■ What you need to do:
Scan the entries below line by line and state how many lines contain the string "right", giving only the number.

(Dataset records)
=====

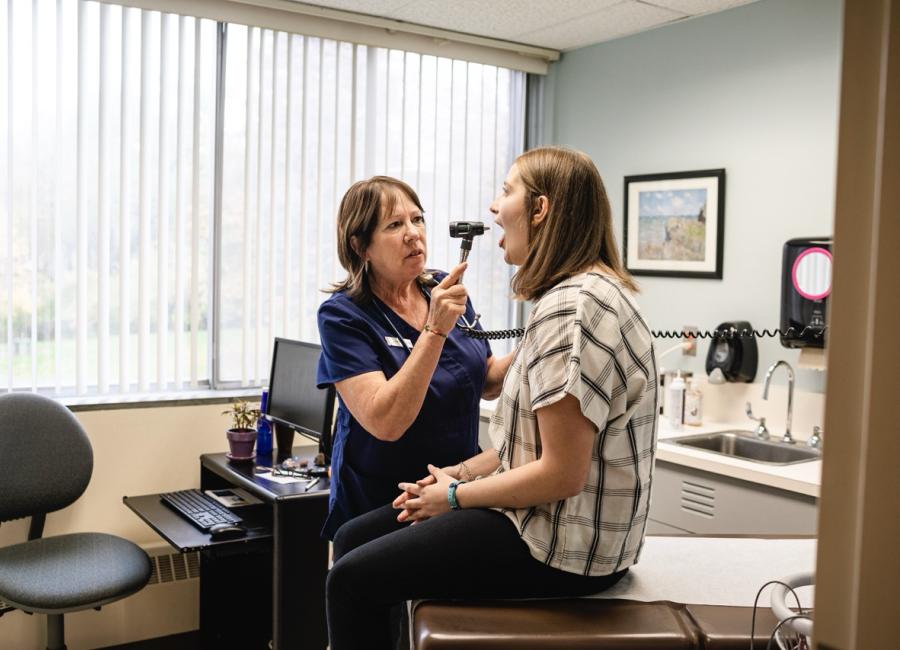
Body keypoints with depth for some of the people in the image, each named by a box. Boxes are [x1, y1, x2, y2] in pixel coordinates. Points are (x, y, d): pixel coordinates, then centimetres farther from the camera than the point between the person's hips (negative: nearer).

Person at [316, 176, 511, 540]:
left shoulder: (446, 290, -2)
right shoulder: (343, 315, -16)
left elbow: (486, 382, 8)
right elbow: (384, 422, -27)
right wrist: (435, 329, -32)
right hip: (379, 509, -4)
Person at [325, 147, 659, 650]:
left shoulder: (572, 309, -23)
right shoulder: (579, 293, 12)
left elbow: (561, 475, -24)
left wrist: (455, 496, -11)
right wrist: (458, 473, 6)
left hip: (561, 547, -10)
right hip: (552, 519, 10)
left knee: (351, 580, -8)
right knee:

=====

■ Task response:
8